# Fragmento de lectura:

SENTENCIA CONSTITUCIONAL 0036/2006-R
Fecha: 11-Ene-2006
III.3.
III.3. Resuelto como se encuentra el presente recurso de amparo, es preciso referirse al fundamento del Tribunal de amparo para otorgar la tutela solicitada referido a la excepción del principio de subsidiariedad cuando señala: “(…) si bien es cierto existe los medios ordinarios de defensa, tal y como el recurrente ha interpuesto recurso de apelación contra el Auto de homologación de documento transaccional y que está pendiente de resolución, sin embargo al ordenar el Juez recurrido como emergencia de ese Auto, el mandamiento de apremio con la habilitación de días y horas inhábiles da lugar a la existencia de un daño inminente y el perjuicio irremediable que causaría la ejecución del mandamiento indicado y que se traduce en la pérdida de libertad del recurrente”.
Al respecto corresponde señalar que, como lo ha establecido la jurisprudencia constitucional, el recurso de amparo constitucional ha sido instituido por la norma prevista por el art. 19 de la CPE como un recurso extraordinario contra los actos ilegales o las omisiones indebidas que restrinjan, supriman o amenacen restringir o suprimir los derechos y garantías de las personas, por su parte la norma prevista por el art. 18 de la CPE instituye el recurso de hábeas corpus para preservar los derechos a la libertad física y de locomoción de toda persona que creyere estar indebida o ilegalmente perseguida, detenida, procesada o presa, de lo que se infiere que el hábeas corpus tiene como finalidad única y exclusiva el garantizar el ejercicio del derecho a la libertad física en todas sus formas; realizada esa precisión corresponde señalar que el daño inminente y el perjuicio irremediable que a criterio del Tribunal de amparo causaría la ejecución del mandamiento de apremio emitido por la autoridad recurrida, está directamente relacionado con la restricción de la libertad física del recurrente, como el mismo Tribunal de amparo lo señala, restricción a la libertad física que no puede ser analizada, considerada, ni protegida a través del recurso de amparo constitucional como una excepción a su principio de subsidiariedad, pues la presente acción tutelar no es la vía idónea para ello, toda vez que de existir ese riesgo o inminente amenaza de restricción al derecho a la libertad física del representado del recurrente, éste tiene el medio idóneo para la tutela de ese derecho como lo es el recurso de hábeas corpus.

# Fragmentos de datos:
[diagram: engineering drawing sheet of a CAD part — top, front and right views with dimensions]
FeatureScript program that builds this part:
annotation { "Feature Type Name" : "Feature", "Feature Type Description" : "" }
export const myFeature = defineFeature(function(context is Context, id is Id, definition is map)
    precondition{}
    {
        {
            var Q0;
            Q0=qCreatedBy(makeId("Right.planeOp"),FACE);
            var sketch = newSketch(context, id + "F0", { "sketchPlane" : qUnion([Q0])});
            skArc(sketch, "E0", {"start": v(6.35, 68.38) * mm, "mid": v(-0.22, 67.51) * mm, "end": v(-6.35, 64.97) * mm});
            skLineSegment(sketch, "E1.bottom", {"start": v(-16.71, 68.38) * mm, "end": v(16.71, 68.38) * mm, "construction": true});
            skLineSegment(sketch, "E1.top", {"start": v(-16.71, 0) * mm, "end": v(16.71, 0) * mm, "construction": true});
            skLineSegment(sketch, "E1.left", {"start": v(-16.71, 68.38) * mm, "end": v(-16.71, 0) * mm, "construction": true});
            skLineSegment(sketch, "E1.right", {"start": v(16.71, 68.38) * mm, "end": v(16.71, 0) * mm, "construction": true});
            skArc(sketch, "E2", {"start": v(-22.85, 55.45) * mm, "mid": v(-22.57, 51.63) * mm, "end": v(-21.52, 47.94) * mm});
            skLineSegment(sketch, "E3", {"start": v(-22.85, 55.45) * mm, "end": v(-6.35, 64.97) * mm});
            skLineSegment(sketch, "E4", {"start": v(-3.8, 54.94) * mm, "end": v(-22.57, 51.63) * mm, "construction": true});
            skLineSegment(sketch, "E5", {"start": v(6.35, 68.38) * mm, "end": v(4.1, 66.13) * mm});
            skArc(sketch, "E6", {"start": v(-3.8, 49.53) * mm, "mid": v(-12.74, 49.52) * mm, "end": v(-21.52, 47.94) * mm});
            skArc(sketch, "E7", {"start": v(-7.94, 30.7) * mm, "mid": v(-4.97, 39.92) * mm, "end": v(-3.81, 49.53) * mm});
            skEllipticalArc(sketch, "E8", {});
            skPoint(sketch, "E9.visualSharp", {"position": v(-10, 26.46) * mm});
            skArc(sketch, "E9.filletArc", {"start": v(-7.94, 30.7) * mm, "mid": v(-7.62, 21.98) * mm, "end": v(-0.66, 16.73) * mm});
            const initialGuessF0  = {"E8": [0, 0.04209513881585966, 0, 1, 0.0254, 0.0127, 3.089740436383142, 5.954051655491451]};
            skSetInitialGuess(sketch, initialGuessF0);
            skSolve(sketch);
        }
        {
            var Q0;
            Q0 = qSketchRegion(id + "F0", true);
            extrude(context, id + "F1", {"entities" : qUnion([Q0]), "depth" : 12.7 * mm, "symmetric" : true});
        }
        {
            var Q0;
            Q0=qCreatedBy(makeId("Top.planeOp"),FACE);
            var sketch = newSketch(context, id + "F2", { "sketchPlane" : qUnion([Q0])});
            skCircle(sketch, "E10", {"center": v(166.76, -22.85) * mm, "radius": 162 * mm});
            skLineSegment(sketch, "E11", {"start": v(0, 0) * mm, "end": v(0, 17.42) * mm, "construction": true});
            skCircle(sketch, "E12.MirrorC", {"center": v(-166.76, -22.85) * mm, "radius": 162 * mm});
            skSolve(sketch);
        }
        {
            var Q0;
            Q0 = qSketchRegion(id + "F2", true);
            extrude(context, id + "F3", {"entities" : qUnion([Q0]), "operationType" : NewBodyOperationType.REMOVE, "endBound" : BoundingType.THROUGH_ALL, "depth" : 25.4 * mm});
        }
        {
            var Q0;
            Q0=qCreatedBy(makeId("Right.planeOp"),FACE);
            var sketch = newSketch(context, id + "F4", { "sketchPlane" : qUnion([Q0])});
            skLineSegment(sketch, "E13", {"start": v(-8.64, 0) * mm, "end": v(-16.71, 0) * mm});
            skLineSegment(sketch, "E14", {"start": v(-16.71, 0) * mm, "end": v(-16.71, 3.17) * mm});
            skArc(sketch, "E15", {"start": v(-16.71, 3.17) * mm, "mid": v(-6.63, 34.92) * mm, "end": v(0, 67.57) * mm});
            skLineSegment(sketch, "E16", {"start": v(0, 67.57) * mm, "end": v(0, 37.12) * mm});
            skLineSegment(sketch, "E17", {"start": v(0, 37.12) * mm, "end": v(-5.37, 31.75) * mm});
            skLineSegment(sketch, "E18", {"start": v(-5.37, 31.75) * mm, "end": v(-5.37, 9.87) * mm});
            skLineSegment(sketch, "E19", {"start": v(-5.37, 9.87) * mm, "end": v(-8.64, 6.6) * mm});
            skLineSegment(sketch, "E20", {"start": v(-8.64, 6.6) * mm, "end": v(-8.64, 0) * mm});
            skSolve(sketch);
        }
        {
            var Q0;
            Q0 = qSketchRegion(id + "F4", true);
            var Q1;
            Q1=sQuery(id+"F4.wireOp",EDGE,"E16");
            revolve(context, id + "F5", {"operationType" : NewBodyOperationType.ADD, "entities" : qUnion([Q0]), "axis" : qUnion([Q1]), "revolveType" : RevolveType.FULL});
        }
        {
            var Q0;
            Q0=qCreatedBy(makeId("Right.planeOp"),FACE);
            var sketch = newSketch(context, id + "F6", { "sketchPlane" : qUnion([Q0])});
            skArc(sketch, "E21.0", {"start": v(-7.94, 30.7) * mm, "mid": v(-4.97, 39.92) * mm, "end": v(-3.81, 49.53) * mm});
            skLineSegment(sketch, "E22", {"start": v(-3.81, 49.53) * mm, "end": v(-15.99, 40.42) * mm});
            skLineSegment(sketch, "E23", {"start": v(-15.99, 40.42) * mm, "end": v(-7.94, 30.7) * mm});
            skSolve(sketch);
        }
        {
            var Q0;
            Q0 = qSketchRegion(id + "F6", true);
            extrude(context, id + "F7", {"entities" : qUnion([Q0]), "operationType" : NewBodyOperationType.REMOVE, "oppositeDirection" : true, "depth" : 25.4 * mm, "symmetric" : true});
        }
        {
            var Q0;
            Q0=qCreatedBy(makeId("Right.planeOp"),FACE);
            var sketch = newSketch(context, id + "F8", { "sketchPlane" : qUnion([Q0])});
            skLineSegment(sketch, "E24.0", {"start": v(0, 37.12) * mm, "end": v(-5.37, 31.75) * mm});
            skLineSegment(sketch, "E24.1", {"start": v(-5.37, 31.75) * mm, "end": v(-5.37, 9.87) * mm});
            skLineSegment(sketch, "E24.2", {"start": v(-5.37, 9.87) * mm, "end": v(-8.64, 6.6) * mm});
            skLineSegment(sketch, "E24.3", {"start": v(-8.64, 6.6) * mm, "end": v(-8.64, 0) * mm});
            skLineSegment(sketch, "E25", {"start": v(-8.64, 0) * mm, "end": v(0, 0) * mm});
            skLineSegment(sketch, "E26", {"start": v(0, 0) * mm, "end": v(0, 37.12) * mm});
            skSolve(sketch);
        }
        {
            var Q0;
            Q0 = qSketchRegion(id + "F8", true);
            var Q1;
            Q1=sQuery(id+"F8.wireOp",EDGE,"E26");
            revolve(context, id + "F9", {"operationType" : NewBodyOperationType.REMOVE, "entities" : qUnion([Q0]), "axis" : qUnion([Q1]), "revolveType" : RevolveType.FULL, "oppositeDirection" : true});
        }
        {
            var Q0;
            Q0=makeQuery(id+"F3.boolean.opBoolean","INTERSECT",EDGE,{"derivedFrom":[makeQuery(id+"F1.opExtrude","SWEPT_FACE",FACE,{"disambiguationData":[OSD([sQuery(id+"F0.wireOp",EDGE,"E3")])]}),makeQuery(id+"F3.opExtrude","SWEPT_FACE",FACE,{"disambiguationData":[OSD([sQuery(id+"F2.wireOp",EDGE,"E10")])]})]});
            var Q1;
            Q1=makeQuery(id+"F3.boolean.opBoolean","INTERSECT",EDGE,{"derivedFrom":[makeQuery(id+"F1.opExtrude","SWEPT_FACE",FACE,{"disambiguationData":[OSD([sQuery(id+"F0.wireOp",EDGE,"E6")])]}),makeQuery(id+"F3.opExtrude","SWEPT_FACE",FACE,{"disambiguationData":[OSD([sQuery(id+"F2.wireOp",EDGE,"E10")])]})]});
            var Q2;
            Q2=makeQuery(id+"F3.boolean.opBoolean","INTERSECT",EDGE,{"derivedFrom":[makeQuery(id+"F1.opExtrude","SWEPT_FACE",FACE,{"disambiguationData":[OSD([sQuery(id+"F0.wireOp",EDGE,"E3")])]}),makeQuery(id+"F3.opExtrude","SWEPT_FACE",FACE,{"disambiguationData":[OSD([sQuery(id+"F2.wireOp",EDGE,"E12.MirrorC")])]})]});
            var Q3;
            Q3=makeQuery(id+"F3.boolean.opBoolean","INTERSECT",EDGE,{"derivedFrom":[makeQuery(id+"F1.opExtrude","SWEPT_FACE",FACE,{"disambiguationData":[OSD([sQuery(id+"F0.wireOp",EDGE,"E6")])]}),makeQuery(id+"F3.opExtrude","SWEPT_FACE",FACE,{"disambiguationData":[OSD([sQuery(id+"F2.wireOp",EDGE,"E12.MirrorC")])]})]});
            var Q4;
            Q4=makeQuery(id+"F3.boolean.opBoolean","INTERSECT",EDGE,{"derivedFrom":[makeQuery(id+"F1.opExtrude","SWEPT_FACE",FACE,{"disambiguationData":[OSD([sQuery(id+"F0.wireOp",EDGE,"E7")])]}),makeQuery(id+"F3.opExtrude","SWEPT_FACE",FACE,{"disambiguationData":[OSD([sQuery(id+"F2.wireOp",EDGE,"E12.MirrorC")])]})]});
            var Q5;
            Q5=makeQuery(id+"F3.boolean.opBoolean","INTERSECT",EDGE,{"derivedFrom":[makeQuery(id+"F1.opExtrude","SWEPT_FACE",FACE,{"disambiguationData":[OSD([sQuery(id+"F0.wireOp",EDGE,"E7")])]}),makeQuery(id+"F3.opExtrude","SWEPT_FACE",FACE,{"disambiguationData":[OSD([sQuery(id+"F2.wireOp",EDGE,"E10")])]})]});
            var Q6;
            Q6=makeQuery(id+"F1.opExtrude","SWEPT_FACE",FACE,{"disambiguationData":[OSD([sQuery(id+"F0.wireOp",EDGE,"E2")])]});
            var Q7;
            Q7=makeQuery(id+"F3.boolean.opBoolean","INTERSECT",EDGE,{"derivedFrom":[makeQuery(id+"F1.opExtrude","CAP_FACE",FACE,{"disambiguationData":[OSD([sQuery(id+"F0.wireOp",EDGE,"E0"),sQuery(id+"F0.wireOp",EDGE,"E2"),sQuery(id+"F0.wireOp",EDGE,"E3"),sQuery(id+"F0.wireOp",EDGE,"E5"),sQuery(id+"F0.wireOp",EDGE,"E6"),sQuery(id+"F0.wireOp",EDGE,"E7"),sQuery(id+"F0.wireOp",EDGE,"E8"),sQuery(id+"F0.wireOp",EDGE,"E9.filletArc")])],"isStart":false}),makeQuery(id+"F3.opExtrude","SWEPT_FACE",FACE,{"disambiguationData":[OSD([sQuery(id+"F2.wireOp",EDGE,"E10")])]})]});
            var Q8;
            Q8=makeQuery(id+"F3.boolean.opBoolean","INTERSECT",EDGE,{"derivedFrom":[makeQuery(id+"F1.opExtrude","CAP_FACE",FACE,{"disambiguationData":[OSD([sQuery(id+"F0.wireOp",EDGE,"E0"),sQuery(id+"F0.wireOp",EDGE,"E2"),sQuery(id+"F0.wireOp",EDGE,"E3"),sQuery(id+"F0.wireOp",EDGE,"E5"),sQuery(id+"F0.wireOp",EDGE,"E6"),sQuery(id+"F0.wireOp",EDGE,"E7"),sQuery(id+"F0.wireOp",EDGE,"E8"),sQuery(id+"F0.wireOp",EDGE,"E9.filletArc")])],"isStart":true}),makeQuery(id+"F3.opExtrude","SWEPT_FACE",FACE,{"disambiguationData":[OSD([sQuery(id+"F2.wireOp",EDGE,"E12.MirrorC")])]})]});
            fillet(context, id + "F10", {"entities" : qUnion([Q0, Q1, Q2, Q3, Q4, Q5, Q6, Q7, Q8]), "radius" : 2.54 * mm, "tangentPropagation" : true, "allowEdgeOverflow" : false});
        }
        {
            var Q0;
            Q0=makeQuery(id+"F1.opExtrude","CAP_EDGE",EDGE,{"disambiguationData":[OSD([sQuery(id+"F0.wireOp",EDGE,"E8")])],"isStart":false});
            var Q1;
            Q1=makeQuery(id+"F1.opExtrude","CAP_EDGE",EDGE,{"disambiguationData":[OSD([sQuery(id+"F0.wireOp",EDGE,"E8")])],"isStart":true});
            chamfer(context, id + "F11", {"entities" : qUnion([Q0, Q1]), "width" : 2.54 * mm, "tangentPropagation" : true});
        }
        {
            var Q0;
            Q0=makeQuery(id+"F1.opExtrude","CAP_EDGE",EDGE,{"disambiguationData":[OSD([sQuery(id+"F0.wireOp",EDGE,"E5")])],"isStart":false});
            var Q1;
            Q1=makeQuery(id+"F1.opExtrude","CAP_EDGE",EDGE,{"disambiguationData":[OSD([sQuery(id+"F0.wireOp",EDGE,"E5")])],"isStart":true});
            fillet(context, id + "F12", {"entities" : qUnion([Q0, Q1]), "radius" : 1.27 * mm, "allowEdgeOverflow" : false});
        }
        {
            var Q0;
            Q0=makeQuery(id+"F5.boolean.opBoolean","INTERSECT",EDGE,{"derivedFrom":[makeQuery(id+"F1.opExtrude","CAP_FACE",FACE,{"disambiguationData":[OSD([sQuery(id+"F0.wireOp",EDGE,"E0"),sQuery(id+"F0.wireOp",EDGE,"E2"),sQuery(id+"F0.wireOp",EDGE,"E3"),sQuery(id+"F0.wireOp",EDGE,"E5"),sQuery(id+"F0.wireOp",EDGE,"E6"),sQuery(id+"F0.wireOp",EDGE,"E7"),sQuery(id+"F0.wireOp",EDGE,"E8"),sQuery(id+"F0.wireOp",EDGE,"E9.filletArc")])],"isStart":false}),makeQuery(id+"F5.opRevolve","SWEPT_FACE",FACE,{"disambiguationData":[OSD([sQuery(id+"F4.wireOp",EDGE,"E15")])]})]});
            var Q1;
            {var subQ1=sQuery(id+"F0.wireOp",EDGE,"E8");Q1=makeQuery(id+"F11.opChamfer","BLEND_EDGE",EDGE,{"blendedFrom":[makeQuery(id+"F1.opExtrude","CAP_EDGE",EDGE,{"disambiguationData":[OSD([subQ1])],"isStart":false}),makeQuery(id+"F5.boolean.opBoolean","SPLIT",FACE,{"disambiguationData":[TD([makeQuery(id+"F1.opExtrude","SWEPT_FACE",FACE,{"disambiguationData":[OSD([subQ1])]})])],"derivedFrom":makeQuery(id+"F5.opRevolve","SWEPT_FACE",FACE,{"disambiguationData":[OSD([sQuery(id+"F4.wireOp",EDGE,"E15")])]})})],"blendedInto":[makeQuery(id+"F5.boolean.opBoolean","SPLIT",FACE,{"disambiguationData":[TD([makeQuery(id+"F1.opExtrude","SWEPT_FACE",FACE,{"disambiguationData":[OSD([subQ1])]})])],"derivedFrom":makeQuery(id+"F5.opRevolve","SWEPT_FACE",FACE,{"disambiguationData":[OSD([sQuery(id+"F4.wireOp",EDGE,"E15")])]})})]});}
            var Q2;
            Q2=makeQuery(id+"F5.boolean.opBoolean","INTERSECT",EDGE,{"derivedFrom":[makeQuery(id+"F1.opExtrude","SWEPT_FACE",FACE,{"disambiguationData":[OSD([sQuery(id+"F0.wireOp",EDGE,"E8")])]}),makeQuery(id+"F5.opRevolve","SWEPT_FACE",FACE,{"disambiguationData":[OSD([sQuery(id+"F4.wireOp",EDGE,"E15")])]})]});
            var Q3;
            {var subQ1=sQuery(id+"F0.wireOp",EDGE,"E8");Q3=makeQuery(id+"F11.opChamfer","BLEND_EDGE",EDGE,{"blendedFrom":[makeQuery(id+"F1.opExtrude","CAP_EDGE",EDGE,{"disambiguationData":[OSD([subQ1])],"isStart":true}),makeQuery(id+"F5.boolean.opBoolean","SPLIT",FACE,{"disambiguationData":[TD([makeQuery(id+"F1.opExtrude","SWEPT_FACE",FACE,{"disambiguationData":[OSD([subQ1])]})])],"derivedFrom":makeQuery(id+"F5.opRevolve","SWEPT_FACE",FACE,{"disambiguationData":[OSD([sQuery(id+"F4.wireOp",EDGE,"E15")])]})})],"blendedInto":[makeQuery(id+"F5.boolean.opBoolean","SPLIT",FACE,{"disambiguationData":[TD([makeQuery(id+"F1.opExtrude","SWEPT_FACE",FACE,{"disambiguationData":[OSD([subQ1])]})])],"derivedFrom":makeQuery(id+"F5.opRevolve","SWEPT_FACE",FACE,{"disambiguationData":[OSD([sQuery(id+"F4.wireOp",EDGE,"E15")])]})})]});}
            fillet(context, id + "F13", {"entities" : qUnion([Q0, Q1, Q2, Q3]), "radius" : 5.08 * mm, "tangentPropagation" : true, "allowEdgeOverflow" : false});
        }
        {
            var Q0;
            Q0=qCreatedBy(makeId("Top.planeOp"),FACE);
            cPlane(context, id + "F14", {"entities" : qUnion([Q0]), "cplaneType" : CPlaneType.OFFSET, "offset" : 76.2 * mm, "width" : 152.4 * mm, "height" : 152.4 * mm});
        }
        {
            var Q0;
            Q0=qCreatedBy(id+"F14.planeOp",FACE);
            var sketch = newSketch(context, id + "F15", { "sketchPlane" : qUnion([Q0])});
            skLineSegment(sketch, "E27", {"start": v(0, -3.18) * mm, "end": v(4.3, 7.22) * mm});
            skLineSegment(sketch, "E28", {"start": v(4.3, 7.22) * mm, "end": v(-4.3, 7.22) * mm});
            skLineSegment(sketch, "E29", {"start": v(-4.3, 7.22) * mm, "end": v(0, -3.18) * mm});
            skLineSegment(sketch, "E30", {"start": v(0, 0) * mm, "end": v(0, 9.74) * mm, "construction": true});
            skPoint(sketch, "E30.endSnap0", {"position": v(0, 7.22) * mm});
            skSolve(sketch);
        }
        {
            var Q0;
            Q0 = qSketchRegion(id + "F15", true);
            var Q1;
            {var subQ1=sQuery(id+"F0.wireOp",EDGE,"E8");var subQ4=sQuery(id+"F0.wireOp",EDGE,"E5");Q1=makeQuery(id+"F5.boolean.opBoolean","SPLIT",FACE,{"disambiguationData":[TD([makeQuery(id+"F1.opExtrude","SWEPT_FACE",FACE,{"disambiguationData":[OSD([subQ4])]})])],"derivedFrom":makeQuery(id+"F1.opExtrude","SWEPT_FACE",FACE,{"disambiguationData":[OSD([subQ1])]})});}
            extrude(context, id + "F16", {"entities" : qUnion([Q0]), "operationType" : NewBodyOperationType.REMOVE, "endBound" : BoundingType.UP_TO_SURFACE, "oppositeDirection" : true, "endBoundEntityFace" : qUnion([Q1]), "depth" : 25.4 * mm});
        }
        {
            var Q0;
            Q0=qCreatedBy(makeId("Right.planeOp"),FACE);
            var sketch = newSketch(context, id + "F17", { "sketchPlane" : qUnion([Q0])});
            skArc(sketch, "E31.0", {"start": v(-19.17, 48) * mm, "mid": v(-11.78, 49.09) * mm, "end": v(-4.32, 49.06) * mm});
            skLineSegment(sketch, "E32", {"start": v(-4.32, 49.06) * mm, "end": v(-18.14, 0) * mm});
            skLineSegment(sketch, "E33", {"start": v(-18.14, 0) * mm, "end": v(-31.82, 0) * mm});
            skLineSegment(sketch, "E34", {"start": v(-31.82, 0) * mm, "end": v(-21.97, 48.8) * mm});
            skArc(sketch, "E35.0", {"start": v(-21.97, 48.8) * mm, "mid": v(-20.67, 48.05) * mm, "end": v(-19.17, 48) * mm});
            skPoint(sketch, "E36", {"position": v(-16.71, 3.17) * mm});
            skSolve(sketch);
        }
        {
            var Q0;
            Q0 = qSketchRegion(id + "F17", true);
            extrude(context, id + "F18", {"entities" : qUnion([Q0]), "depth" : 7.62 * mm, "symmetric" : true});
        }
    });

# Problema a resolver:
Responda, por favor, estas preguntas sobre la sentencia:
(a) ¿Qué recurso interpuso el recurrente contra el Auto de homologación de documento transaccional?
(b) ¿Qué artículo de la CPE instituye el recurso de amparo constitucional?
(c) ¿Qué artículo de la CPE instituye el recurso de hábeas corpus?

# Solución del ejercicio:
(a) Un recurso de apelación.
(b) El art. 19.
(c) El art. 18.